++++ Material provided

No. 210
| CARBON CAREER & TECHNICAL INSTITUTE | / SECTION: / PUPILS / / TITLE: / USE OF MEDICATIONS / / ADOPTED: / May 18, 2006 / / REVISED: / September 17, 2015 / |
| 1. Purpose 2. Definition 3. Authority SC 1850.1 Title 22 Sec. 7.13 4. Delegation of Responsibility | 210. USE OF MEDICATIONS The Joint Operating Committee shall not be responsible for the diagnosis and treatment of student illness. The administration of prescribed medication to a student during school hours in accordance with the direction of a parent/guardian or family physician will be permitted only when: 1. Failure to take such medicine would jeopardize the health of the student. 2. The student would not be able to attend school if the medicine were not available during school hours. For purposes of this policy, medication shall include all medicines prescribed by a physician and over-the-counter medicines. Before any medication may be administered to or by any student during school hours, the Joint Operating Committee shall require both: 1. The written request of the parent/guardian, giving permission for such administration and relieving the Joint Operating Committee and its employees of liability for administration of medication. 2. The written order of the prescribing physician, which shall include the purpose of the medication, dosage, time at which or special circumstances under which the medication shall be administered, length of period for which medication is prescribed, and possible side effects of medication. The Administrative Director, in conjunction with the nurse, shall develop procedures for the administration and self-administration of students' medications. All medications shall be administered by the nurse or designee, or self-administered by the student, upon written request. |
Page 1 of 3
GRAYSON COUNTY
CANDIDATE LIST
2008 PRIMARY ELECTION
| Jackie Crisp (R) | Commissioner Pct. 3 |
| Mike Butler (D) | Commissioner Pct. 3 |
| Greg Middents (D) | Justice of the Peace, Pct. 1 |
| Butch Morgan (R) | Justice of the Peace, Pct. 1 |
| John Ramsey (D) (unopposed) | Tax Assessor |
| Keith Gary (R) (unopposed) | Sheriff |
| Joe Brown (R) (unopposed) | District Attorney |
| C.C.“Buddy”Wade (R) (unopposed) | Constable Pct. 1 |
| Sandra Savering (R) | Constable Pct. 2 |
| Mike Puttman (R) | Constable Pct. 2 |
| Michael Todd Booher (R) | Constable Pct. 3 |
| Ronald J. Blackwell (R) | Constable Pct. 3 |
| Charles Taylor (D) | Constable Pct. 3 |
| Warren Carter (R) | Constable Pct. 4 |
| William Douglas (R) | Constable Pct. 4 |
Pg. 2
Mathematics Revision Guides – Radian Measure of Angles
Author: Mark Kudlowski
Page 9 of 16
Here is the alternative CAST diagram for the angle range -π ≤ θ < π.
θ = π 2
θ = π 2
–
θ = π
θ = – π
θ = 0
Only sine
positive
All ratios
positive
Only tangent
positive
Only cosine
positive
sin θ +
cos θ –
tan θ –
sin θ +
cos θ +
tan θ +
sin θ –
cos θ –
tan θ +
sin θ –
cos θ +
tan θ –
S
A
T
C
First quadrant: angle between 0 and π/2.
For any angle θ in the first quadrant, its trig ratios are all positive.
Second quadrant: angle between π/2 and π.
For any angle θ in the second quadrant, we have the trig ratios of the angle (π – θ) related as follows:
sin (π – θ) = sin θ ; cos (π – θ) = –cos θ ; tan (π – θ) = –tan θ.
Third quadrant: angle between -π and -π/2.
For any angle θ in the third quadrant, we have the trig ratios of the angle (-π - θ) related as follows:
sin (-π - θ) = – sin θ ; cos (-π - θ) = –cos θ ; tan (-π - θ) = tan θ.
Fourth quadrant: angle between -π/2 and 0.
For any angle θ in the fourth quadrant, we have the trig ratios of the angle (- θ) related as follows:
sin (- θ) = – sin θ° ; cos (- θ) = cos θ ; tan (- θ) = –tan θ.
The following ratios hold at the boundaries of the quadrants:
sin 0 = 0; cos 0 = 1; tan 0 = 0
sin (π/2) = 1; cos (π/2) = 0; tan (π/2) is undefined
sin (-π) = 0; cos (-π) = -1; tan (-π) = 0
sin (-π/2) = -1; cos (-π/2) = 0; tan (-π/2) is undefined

++++++++

How to complete this task :: So that nothing is lost, please reproduce each entry exactly as written.

Result of the exercise ::
No. 210
| CARBON CAREER & TECHNICAL INSTITUTE | / SECTION: / PUPILS / / TITLE: / USE OF MEDICATIONS / / ADOPTED: / May 18, 2006 / / REVISED: / September 17, 2015 / |
| 1. Purpose 2. Definition 3. Authority SC 1850.1 Title 22 Sec. 7.13 4. Delegation of Responsibility | 210. USE OF MEDICATIONS The Joint Operating Committee shall not be responsible for the diagnosis and treatment of student illness. The administration of prescribed medication to a student during school hours in accordance with the direction of a parent/guardian or family physician will be permitted only when: 1. Failure to take such medicine would jeopardize the health of the student. 2. The student would not be able to attend school if the medicine were not available during school hours. For purposes of this policy, medication shall include all medicines prescribed by a physician and over-the-counter medicines. Before any medication may be administered to or by any student during school hours, the Joint Operating Committee shall require both: 1. The written request of the parent/guardian, giving permission for such administration and relieving the Joint Operating Committee and its employees of liability for administration of medication. 2. The written order of the prescribing physician, which shall include the purpose of the medication, dosage, time at which or special circumstances under which the medication shall be administered, length of period for which medication is prescribed, and possible side effects of medication. The Administrative Director, in conjunction with the nurse, shall develop procedures for the administration and self-administration of students' medications. All medications shall be administered by the nurse or designee, or self-administered by the student, upon written request. |
Page 1 of 3
GRAYSON COUNTY
CANDIDATE LIST
2008 PRIMARY ELECTION
| Jackie Crisp (R) | Commissioner Pct. 3 |
| Mike Butler (D) | Commissioner Pct. 3 |
| Greg Middents (D) | Justice of the Peace, Pct. 1 |
| Butch Morgan (R) | Justice of the Peace, Pct. 1 |
| John Ramsey (D) (unopposed) | Tax Assessor |
| Keith Gary (R) (unopposed) | Sheriff |
| Joe Brown (R) (unopposed) | District Attorney |
| C.C.“Buddy”Wade (R) (unopposed) | Constable Pct. 1 |
| Sandra Savering (R) | Constable Pct. 2 |
| Mike Puttman (R) | Constable Pct. 2 |
| Michael Todd Booher (R) | Constable Pct. 3 |
| Ronald J. Blackwell (R) | Constable Pct. 3 |
| Charles Taylor (D) | Constable Pct. 3 |
| Warren Carter (R) | Constable Pct. 4 |
| William Douglas (R) | Constable Pct. 4 |
Pg. 2
Mathematics Revision Guides – Radian Measure of Angles
Author: Mark Kudlowski
Page 9 of 16
Here is the alternative CAST diagram for the angle range -π ≤ θ < π.
θ = π 2
θ = π 2
–
θ = π
θ = – π
θ = 0
Only sine
positive
All ratios
positive
Only tangent
positive
Only cosine
positive
sin θ +
cos θ –
tan θ –
sin θ +
cos θ +
tan θ +
sin θ –
cos θ –
tan θ +
sin θ –
cos θ +
tan θ –
S
A
T
C
First quadrant: angle between 0 and π/2.
For any angle θ in the first quadrant, its trig ratios are all positive.
Second quadrant: angle between π/2 and π.
For any angle θ in the second quadrant, we have the trig ratios of the angle (π – θ) related as follows:
sin (π – θ) = sin θ ; cos (π – θ) = –cos θ ; tan (π – θ) = –tan θ.
Third quadrant: angle between -π and -π/2.
For any angle θ in the third quadrant, we have the trig ratios of the angle (-π - θ) related as follows:
sin (-π - θ) = – sin θ ; cos (-π - θ) = –cos θ ; tan (-π - θ) = tan θ.
Fourth quadrant: angle between -π/2 and 0.
For any angle θ in the fourth quadrant, we have the trig ratios of the angle (- θ) related as follows:
sin (- θ) = – sin θ° ; cos (- θ) = cos θ ; tan (- θ) = –tan θ.
The following ratios hold at the boundaries of the quadrants:
sin 0 = 0; cos 0 = 1; tan 0 = 0
sin (π/2) = 1; cos (π/2) = 0; tan (π/2) is undefined
sin (-π) = 0; cos (-π) = -1; tan (-π) = 0
sin (-π/2) = -1; cos (-π/2) = 0; tan (-π/2) is undefined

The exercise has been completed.